Under this grant the researchers are looking to integrate sample harvesting and chromatin fragmentation — which on the current Matrix ChIP requires a separate, labor-intensive and inefficient test tube step. The group plans to call the resulting platform PIXUL-ChIP.

First, the researchers plan to build a what they call pixelated ultrasound (PIXUL) processor for high-throughput fast chromatin shearing. Then, they will attempt to combine sample harvesting and chromatin shearing with Matrix-ChIP's immunoprecipitation into an integrated microplate platform for epigenetic analysis.

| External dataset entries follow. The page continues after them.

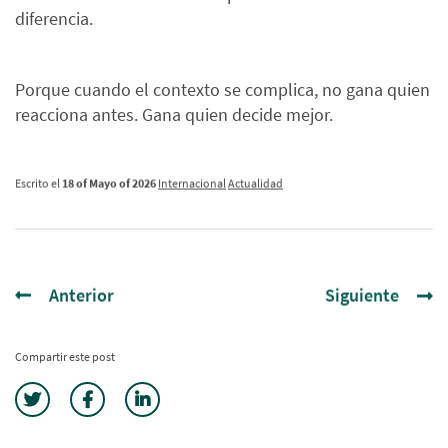
diferencia.
Porque cuando el contexto se complica, no gana quien
reacciona antes. Gana quien decide mejor.
Escrito el
18 of Mayo of 2026
Internacional
Actualidad
Anterior
Siguiente
Compartir este post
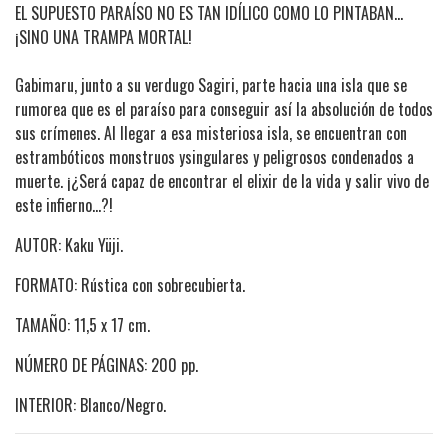
EL SUPUESTO PARAÍSO NO ES TAN IDÍLICO COMO LO PINTABAN…
¡SINO UNA TRAMPA MORTAL!
Gabimaru, junto a su verdugo Sagiri, parte hacia una isla que se
rumorea que es el paraíso para conseguir así la absolución de todos
sus crímenes. Al llegar a esa misteriosa isla, se encuentran con
estrambóticos monstruos ysingulares y peligrosos condenados a
muerte. ¡¿Será capaz de encontrar el elixir de la vida y salir vivo de
este infierno...?!
AUTOR: Kaku Yüji.
FORMATO: Rústica con sobrecubierta.
TAMAÑO: 11,5 x 17 cm.
NÚMERO DE PÁGINAS: 200 pp.
INTERIOR: Blanco/Negro.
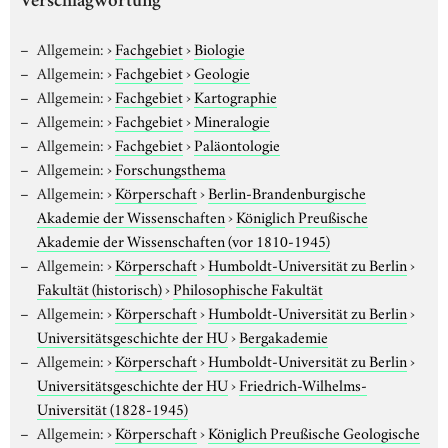
Verschlagwortung
Allgemein:
›
Fachgebiet
›
Biologie
Allgemein:
›
Fachgebiet
›
Geologie
Allgemein:
›
Fachgebiet
›
Kartographie
Allgemein:
›
Fachgebiet
›
Mineralogie
Allgemein:
›
Fachgebiet
›
Paläontologie
Allgemein:
›
Forschungsthema
Allgemein:
›
Körperschaft
›
Berlin-Brandenburgische
Akademie der Wissenschaften
›
Königlich Preußische
Akademie der Wissenschaften (vor 1810-1945)
Allgemein:
›
Körperschaft
›
Humboldt-Universität zu Berlin
›
Fakultät (historisch)
›
Philosophische Fakultät
Allgemein:
›
Körperschaft
›
Humboldt-Universität zu Berlin
›
Universitätsgeschichte der HU
›
Bergakademie
Allgemein:
›
Körperschaft
›
Humboldt-Universität zu Berlin
›
Universitätsgeschichte der HU
›
Friedrich-Wilhelms-
Universität (1828-1945)
Allgemein:
›
Körperschaft
›
Königlich Preußische Geologische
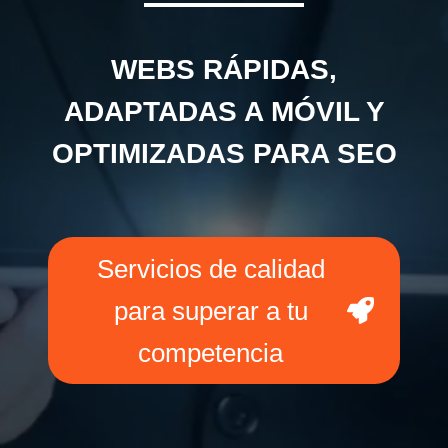
WEBS RÁPIDAS,
ADAPTADAS A MÓVIL Y
OPTIMIZADAS PARA SEO
Servicios de calidad
para superar a tu
competencia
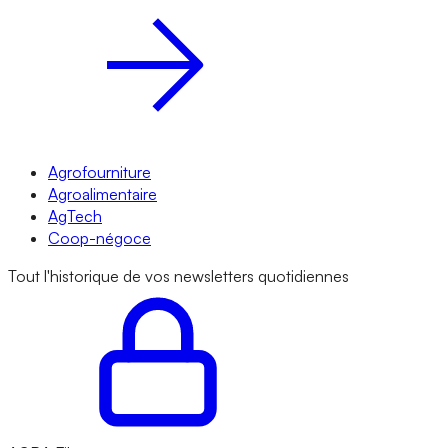
Agrofourniture
Agroalimentaire
AgTech
Coop-négoce
Tout l'historique de vos newsletters quotidiennes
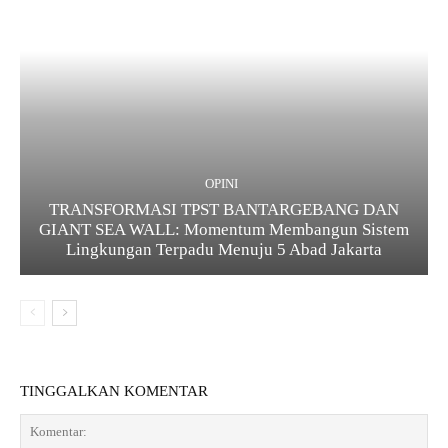
OPINI
TRANSFORMASI TPST BANTARGEBANG DAN
GIANT SEA WALL: Momentum Membangun Sistem
Lingkungan Terpadu Menuju 5 Abad Jakarta
TINGGALKAN KOMENTAR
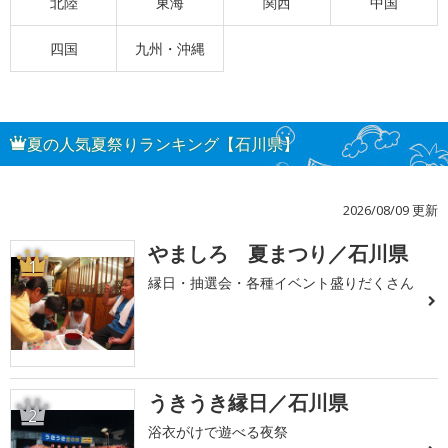
北陸
東海
関西
中国
四国
九州・沖縄
夏の人気夏祭りランキング【石川県】
2026/08/09 更新
やましろ 夏まつり／石川県
1
縁日・抽選会・各種イベント盛りだくさん
うきうき縁日／石川県
2
浴衣がけで遊べる夜祭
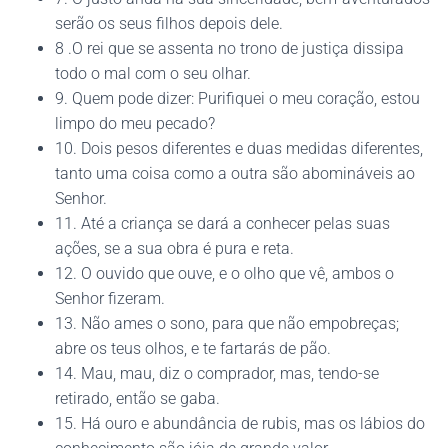
serão os seus filhos depois dele.
8 .O rei que se assenta no trono de justiça dissipa
todo o mal com o seu olhar.
9. Quem pode dizer: Purifiquei o meu coração, estou
limpo do meu pecado?
10. Dois pesos diferentes e duas medidas diferentes,
tanto uma coisa como a outra são abomináveis ao
Senhor.
11. Até a criança se dará a conhecer pelas suas
ações, se a sua obra é pura e reta.
12. O ouvido que ouve, e o olho que vê, ambos o
Senhor fizeram.
13. Não ames o sono, para que não empobreças;
abre os teus olhos, e te fartarás de pão.
14. Mau, mau, diz o comprador, mas, tendo-se
retirado, então se gaba.
15. Há ouro e abundância de rubis, mas os lábios do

The team also plans under the funding to test PIXUL-ChIP as a platform for studies of epigenetic changes at selected gene loci associated with human embryonic stem cell processes, the authors wrote.

"A highly efficient technology, PIXUL-ChIP will provide powerful means to simultaneously study multiple chromatin modifications and modifiers at gene loci in a wide range of systems, and as such will be a valuable platform for studying epigenetic processes, discovering epigenetic biomarkers, and testing novel drugs and their combinations," Bomsztyk and his colleagues wrote in the description of the project.

In a 2011 publication in BMC Molecular Biology Bomsztyk and his team also demonstrated that they could couple chromatin immunoprecipitation with measurement of other epigenetic processes, specifically with methylated DNA immunoprecipitation, or MeDIP, into a dual Matrix-ChIP-MeDIP platform.

Bomsztyk said the group is also potentially interested in combining automated and integrated sample processing with its Matrix ChIP-MeDIP technology.

But they are not naive about the immediate challenges ahead. "What we have learned from Matrix ChIP is that these [epigenetic] processes are very complex and how you prepare a sample is so important, since we want to capture what's in vivo and do it quickly so we don’t lose the information," Bomsztyk said. "It’s a real challenge we need to overcome to make sure we capture the right information."